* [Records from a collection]

▶

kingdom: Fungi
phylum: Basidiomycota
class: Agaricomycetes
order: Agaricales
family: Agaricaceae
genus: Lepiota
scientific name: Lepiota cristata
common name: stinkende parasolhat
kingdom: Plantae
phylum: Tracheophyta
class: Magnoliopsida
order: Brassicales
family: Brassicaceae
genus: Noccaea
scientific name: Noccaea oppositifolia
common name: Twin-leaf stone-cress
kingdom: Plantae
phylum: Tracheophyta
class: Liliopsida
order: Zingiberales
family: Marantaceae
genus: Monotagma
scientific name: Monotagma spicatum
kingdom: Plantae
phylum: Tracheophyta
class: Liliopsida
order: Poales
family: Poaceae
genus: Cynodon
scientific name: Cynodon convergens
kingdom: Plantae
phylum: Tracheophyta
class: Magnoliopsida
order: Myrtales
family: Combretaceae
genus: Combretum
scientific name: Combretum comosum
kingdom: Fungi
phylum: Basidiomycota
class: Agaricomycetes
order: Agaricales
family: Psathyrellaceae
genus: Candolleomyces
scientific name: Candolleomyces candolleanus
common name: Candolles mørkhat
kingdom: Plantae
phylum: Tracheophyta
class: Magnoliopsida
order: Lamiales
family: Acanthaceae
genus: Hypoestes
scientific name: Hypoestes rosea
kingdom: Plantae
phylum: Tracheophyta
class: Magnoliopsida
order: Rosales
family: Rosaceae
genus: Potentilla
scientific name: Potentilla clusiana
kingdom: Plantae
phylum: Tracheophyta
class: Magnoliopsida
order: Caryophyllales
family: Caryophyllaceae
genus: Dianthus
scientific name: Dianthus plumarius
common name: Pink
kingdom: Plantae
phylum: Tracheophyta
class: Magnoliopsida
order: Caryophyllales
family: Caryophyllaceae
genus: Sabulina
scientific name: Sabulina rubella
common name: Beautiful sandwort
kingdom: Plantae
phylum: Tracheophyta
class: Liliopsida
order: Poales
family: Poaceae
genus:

◀

* [WHAT TO WORK ON] Copy out the lines of the records above again, starting at the line that contains "scientific name: Sabulina rubella" and ending with the last line of the records.

* [ANSWER FOR THE TASK]
scientific name: Sabulina rubella
common name: Beautiful sandwort
kingdom: Plantae
phylum: Tracheophyta
class: Liliopsida
order: Poales
family: Poaceae
genus:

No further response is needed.